Juul's sleek high-tech-looking device, advertised in its 2015 launch with young, hip-looking people on billboards and in social media, quickly caught on with teenagers and young adults who had never smoked
Juul vaping products at a smoking shop in New York on Nov. 10, 2019. In a settlement announced on Monday, June, 28, 2021, Juul has agreed to pay North Carolina $40 million to settle the first of a spate of lawsuits brought by states that claimed the company’s marketing practices fueled widespread addiction among young people to its high-nicotine e-cigarettes. (Jeenah Moon/The New York Times)
Juul Labs has agreed to pay North Carolina $40 million to settle the first of a spate of lawsuits brought by states and localities claiming the electronic-cigarette company’s marketing practices fueled widespread addiction to nicotine among young people and created a new public health problem.
The settlement, announced Monday morning, allows the company to avert a jury trial this summer as the Food and Drug Administration is deciding whether its vaping products can stay on the market.
The company had urgently sought the settlement, but the deal removes just one of numerous legal actions pending against it.
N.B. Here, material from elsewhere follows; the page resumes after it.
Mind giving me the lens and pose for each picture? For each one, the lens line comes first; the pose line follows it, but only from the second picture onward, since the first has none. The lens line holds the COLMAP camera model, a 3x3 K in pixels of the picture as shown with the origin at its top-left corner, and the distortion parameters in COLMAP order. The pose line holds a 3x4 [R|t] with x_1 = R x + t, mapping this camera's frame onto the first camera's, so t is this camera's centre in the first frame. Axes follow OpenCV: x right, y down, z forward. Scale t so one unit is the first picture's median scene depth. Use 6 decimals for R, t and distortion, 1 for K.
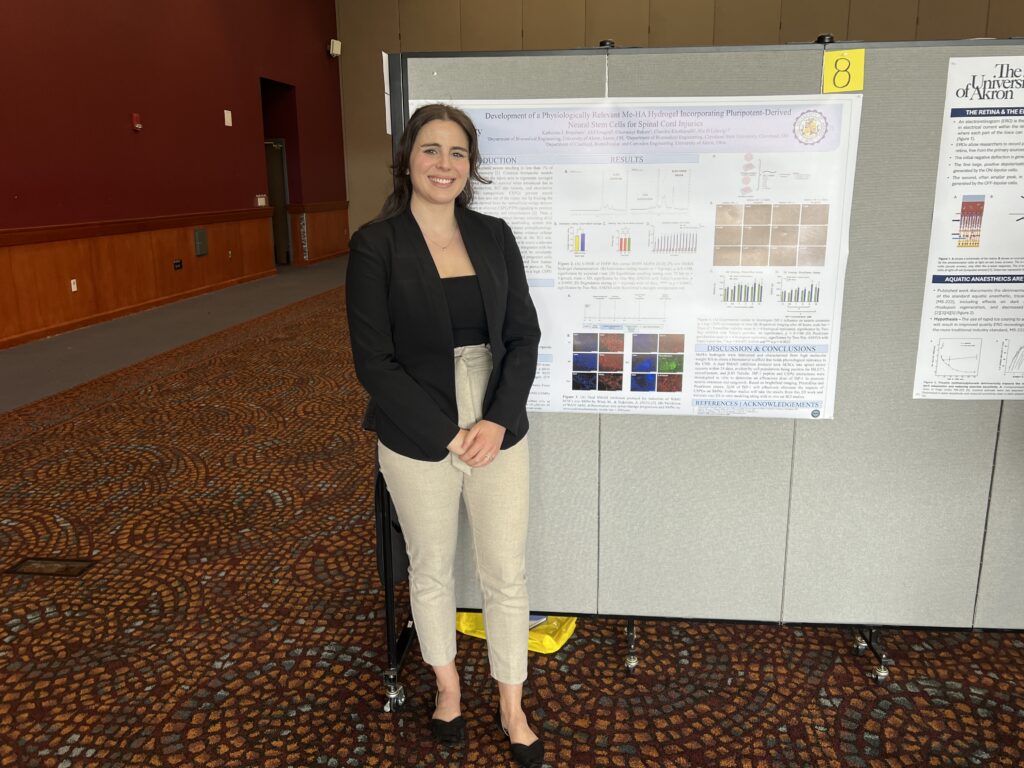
lens RADIAL K [[858.6, 0, 506.0], [0, 858.6, 389.5], [0, 0, 1]] dist [0.028397, -0.008028]
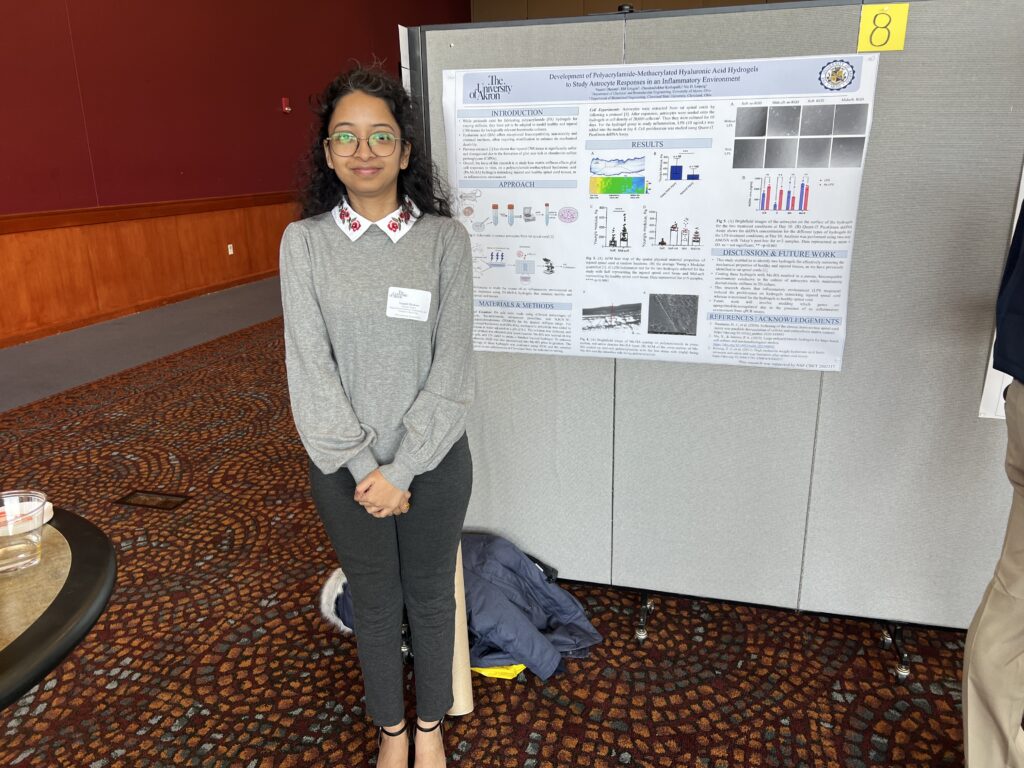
lens RADIAL K [[766.6, 0, 506.8], [0, 766.6, 384.4], [0, 0, 1]] dist [0.043163, -0.037867]
pose [[0.986792, 0.037597, -0.157569, 0.122169], [-0.029299, 0.998075, 0.054655, -0.023038], [0.159321, -0.049316, 0.985994, 0.098027]]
Thirteen other states, including California, Massachusetts and New York, as well as the District of Columbia, have filed similar lawsuits. The central claim in each case is that Juul knew, or should have known, that it was hooking teenagers on pods that contained high levels of nicotine.
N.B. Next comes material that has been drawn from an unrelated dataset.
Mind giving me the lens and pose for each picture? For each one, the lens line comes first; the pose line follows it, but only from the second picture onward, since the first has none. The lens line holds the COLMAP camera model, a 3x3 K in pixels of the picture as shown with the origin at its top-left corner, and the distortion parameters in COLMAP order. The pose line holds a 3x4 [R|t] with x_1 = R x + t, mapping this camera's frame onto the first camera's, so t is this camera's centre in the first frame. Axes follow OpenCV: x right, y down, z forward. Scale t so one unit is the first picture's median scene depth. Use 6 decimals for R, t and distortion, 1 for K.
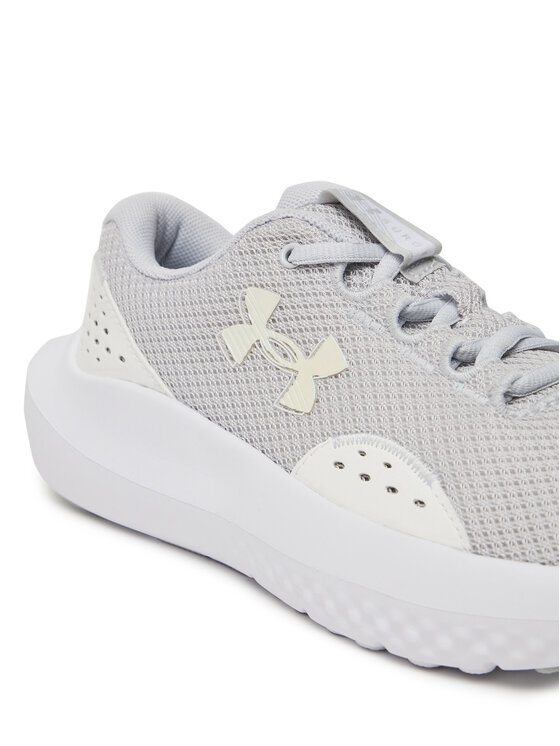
lens RADIAL K [[1875.7, 0, 280.0], [0, 1875.7, 373.0], [0, 0, 1]] dist [-0.147950, 0.016868]
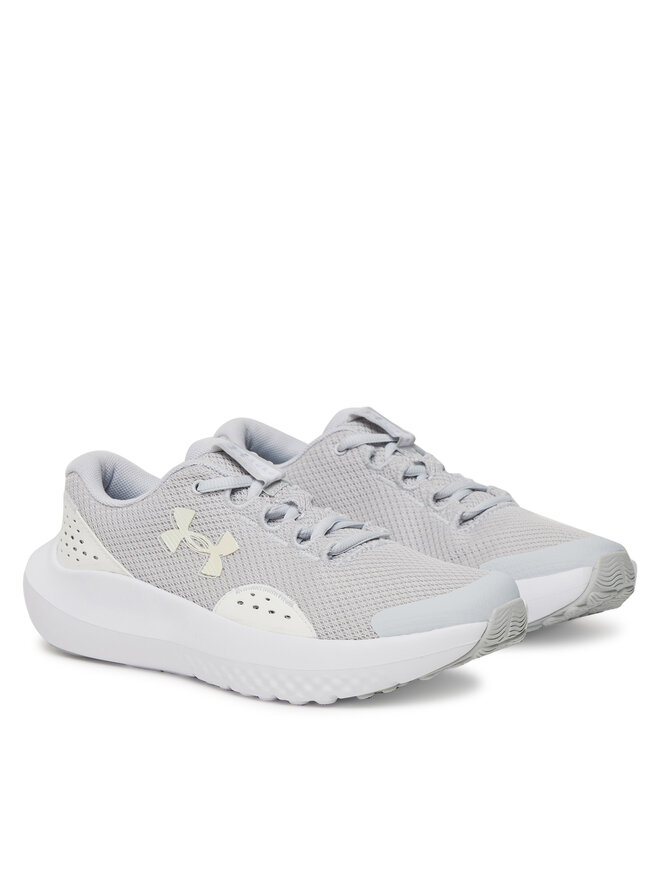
lens RADIAL K [[2599.7, 0, 330.0], [0, 2599.7, 440.0], [0, 0, 1]] dist [-0.030618, -0.245161]
pose [[0.989968, -0.089088, 0.109664, -0.134669], [0.094948, 0.994255, -0.049420, 0.024052], [-0.104631, 0.059336, 0.992739, -1.404083]]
Nearly 2,000 other cases filed by cities, counties, school districts and other plaintiffs in federal courts have been combined into multidistrict litigation overseen by a single federal judge, similar to what has been done with cases against prescription opioid makers, distributors and retailers.
Beyond the litigation, a group of 39 attorneys general from both Republican- and Democratic-led states, led by Ken Paxton, Texas' attorney general, have been investigating Juul’s marketing and sales practices for over a year.